[Required action]
The listing below is to be given again in full and word for word, without its images.

####################

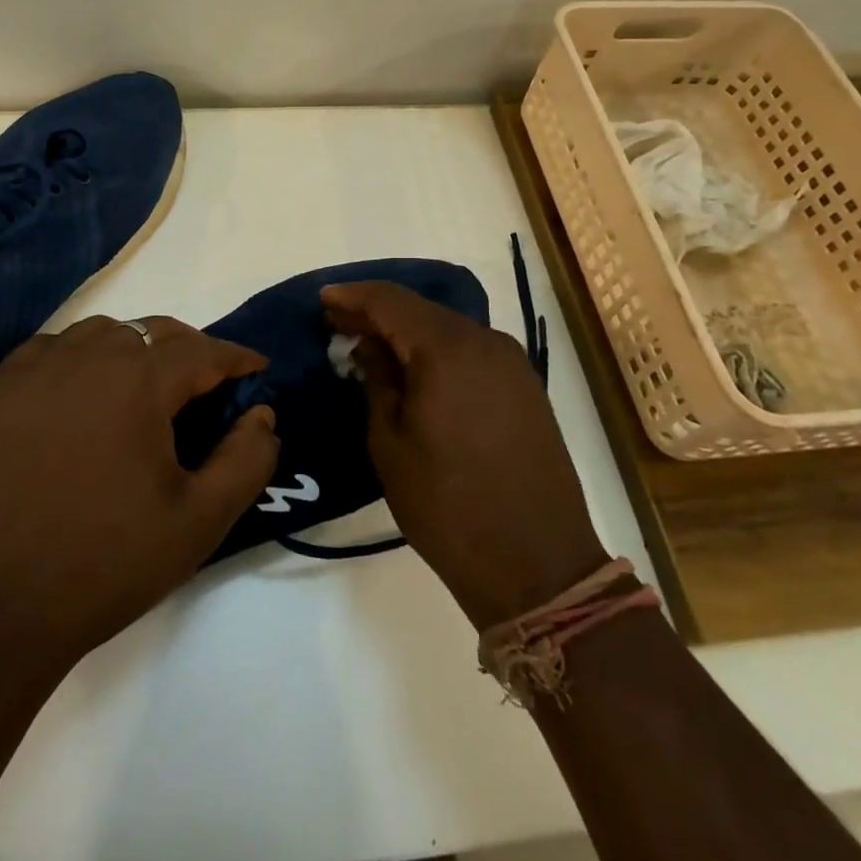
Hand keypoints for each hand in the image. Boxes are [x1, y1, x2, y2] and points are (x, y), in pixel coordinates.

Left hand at [0, 316, 279, 671]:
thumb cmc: (101, 565)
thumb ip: (245, 461)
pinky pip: (51, 349)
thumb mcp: (197, 522)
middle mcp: (85, 357)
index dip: (237, 359)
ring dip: (135, 348)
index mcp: (137, 381)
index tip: (257, 371)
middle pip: (152, 331)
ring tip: (146, 387)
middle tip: (208, 384)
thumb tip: (262, 415)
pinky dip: (81, 356)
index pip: (202, 351)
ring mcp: (33, 371)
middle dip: (190, 349)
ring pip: (101, 333)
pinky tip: (81, 392)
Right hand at [323, 282, 607, 629]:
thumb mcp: (390, 443)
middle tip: (339, 322)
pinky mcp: (525, 387)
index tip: (323, 298)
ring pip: (447, 329)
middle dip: (378, 313)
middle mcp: (485, 341)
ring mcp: (511, 363)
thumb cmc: (447, 505)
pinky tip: (415, 368)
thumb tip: (369, 347)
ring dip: (408, 332)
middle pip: (421, 310)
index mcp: (447, 349)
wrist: (537, 565)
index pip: (391, 301)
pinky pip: (471, 351)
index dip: (354, 296)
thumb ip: (377, 381)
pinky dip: (437, 350)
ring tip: (371, 346)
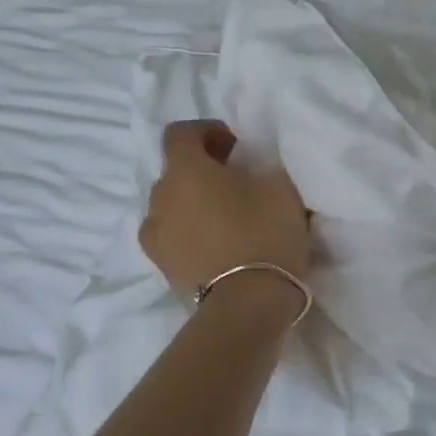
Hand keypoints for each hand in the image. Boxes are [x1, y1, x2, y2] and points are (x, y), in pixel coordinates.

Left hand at [139, 120, 310, 296]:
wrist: (248, 303)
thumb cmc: (264, 233)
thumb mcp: (280, 186)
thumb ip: (261, 166)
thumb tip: (248, 167)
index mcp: (185, 170)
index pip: (181, 133)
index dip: (207, 131)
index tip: (235, 147)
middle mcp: (159, 197)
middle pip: (176, 171)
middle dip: (202, 171)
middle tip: (237, 183)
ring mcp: (154, 235)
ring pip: (172, 205)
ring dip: (194, 203)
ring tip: (227, 218)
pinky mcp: (161, 266)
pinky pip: (173, 235)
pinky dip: (190, 232)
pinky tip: (218, 245)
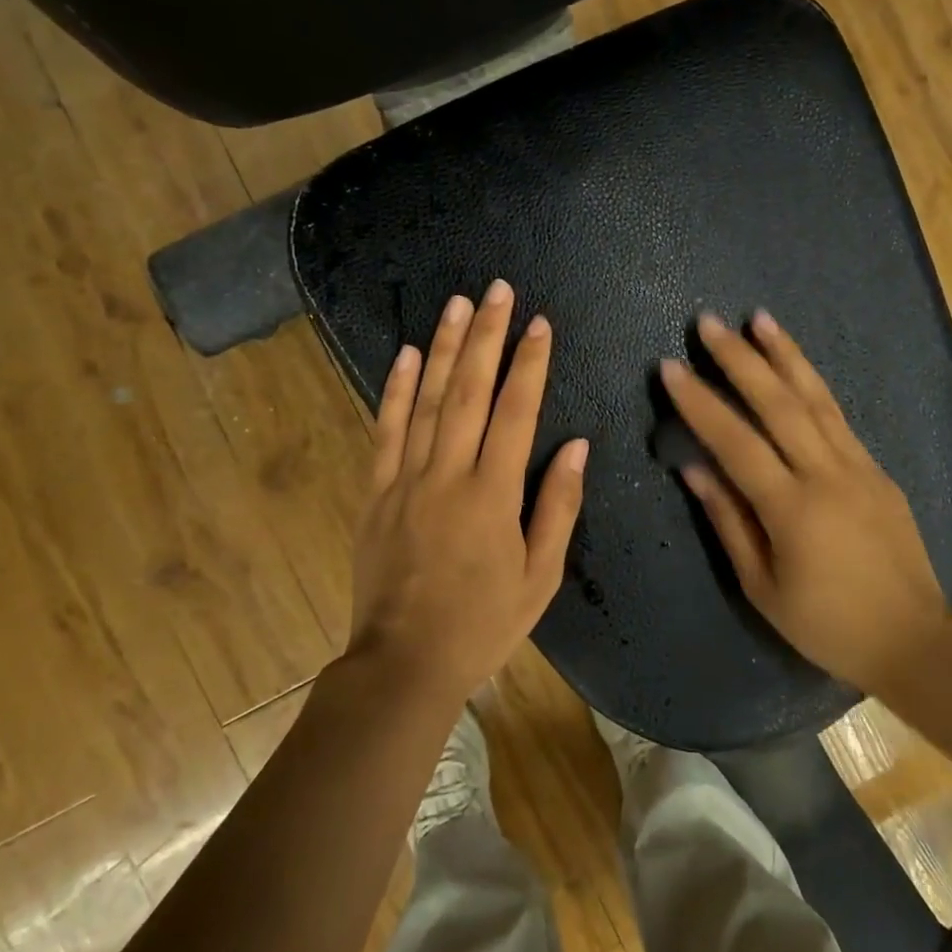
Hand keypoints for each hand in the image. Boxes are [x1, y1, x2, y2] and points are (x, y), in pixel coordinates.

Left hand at [348, 280, 588, 701]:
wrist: (405, 661)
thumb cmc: (483, 623)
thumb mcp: (540, 576)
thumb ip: (558, 506)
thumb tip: (575, 445)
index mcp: (493, 494)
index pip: (515, 412)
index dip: (529, 363)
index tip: (539, 323)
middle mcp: (448, 474)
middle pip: (468, 390)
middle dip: (486, 336)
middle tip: (496, 290)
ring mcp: (405, 480)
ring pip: (424, 400)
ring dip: (441, 348)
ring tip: (455, 304)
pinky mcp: (376, 492)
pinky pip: (385, 430)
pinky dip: (394, 389)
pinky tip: (403, 355)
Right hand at [661, 312, 944, 691]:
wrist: (912, 637)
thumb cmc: (826, 624)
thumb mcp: (762, 586)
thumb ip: (728, 521)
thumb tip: (693, 469)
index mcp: (792, 509)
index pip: (736, 442)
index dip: (700, 403)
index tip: (671, 367)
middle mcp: (827, 475)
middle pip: (778, 403)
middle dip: (740, 359)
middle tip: (709, 323)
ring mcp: (858, 467)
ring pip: (816, 398)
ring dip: (785, 354)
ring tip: (759, 318)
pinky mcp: (877, 470)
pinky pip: (839, 417)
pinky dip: (813, 384)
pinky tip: (796, 366)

####################

[Result for this exercise]
Hand keypoints for each hand in the image. Boxes are [x1, y1, x2, y2] and points are (x, y), in pixel coordinates.

Left hand at [0, 316, 279, 671]:
thumb cmc: (101, 565)
thumb ip: (245, 461)
pinky pip: (51, 349)
thumb mcp: (197, 522)
middle mcp: (85, 357)
index dip: (237, 359)
ring dip: (135, 348)
index mcp: (137, 381)
index tip: (257, 371)
middle pip: (152, 331)
ring tip: (146, 387)
middle tip: (208, 384)
thumb tip: (262, 415)
pinky dip: (81, 356)
index pip: (202, 351)
ring mcp: (33, 371)
middle dip: (190, 349)
ring pip: (101, 333)
pinky tip: (81, 392)
Right hand at [323, 282, 607, 629]:
thumb mcp: (390, 443)
middle tip: (339, 322)
pinky mcp: (525, 387)
index tip: (323, 298)
ring pip: (447, 329)
middle dip: (378, 313)
middle mcp: (485, 341)
ring mcp: (511, 363)
thumb cmc: (447, 505)
pinky tip: (415, 368)
thumb tip: (369, 347)
ring dip: (408, 332)
middle pip: (421, 310)
index mcp: (447, 349)
wrist: (537, 565)
index pip: (391, 301)
pinky pip: (471, 351)
index dip: (354, 296)
thumb ip: (377, 381)
pinky dip: (437, 350)
ring tip: (371, 346)
Hand keypoints for each hand in the image. Boxes are [x1, y1, x2, y2] and points are (x, y), in pixel coordinates.

Left hand at [139, 120, 310, 296]:
wrist: (248, 303)
thumb cmc: (264, 233)
thumb mcp: (280, 186)
thumb ip: (261, 166)
thumb tip: (248, 167)
index mcp: (185, 170)
index pip: (181, 133)
index dip: (207, 131)
index tip: (235, 147)
middle mcp: (159, 197)
middle pip: (176, 171)
middle dip: (202, 171)
middle tip: (237, 183)
ring mcp: (154, 235)
ring pip: (172, 205)
ring dip: (194, 203)
ring tip: (227, 218)
pinky mcp: (161, 266)
pinky pip: (173, 235)
pinky dip: (190, 232)
pinky tip: (218, 245)
Hand keypoints for each hand in the image. Boxes are [x1, y1, x2, y2] and points are (x, y), in pixel coordinates.

Left hand at [348, 280, 588, 701]:
wrist: (405, 661)
thumb cmc: (483, 623)
thumb mcp: (540, 576)
thumb ip: (558, 506)
thumb tip: (575, 445)
index mcp: (493, 494)
index pip: (515, 412)
index dip: (529, 363)
index tip: (539, 323)
middle mcp: (448, 474)
middle pip: (468, 390)
middle dip: (486, 336)
middle tip: (496, 290)
ring mcp: (405, 480)
ring pip: (424, 400)
ring dip: (441, 348)
ring tip: (455, 304)
pinky mcp: (376, 492)
pinky pip: (385, 430)
pinky dip: (394, 389)
pinky tip: (403, 355)
Right hand at [661, 312, 944, 691]:
wrist: (912, 637)
thumb cmc: (826, 624)
thumb mcp: (762, 586)
thumb ip: (728, 521)
thumb tip: (693, 469)
index mcp: (792, 509)
index pip: (736, 442)
index dip: (700, 403)
index tip: (671, 367)
middle mcp: (827, 475)
middle pip: (778, 403)
middle dip: (740, 359)
middle tip: (709, 323)
ring mcp: (858, 467)
ring pip: (816, 398)
ring dip: (785, 354)
ring tip: (759, 318)
pinky mcp: (877, 470)
pinky pip: (839, 417)
pinky dip: (813, 384)
pinky tip: (796, 366)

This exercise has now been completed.